Playing Ball at the Lake

Published December 9, 2015 by Kirsten Delegard


 

The shores of the lake we now know as Calhoun have always been the site of play.

In August, 1834, a missionary named Samuel Pond wrote his first letter to his mother from his new home on the banks of this lake in the northern interior. He had just completed a rough cabin, intending to take up residence in the thriving Dakota village that had been established near Fort Snelling as an agricultural experiment. He may have expected more solitude. But his new neighbors were busy at work around him. “One Indian has been here to borrow my axe, another to have me help him split a stick; another now interrupts me to borrow my hatchet; another has been here after a trap which he left with me; another is now before my window at work with his axe, while the women and children are screaming to drive the blackbirds from their corn,” he reported. “Again I am interrupted by one who tells me that the Indians are going to play ball near our house to-day. Hundreds assemble on such occasions.”

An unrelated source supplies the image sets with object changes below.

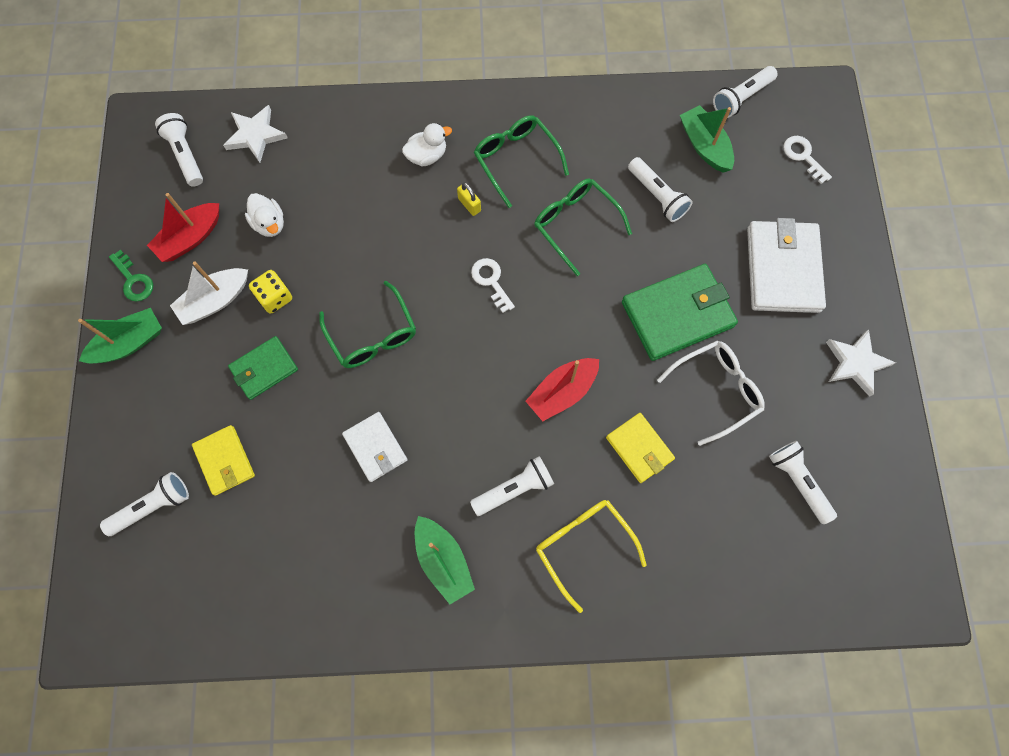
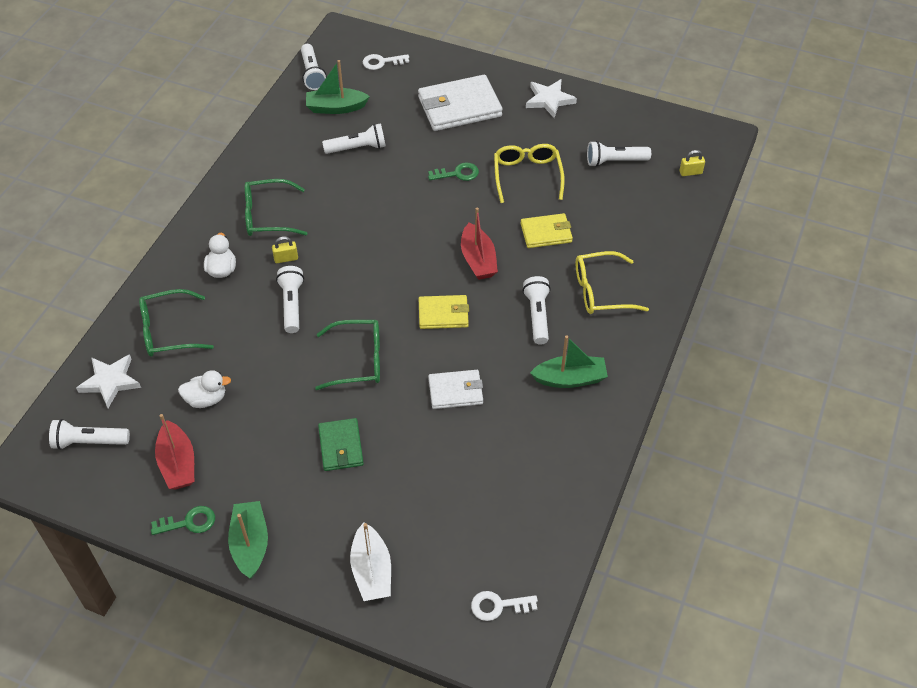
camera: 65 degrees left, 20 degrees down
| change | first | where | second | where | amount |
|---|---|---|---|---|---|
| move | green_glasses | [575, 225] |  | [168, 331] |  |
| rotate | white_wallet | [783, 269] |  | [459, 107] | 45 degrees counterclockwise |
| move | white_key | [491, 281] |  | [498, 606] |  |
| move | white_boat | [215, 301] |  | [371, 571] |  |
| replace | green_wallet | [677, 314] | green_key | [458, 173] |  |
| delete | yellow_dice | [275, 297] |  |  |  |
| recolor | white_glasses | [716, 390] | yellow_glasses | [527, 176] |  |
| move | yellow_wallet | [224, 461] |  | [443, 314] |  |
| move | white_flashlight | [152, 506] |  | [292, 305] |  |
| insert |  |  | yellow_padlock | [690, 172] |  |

Pond hoped to use this gathering as the opportunity to deliver the gospel for the first time. I am imagining the reaction of the players pictured here, as a young and earnest missionary tried to interrupt this intense competition with his important message. This painting by George Catlin depicts the type of ball game Pond would have seen. The match shown here was played by women in nearby Prairie du Chien in 1835.

The contemporary photo is from the Minneapolis Park and Recreation Board. The historic painting is from the collection of the Smithsonian Museum of American Art.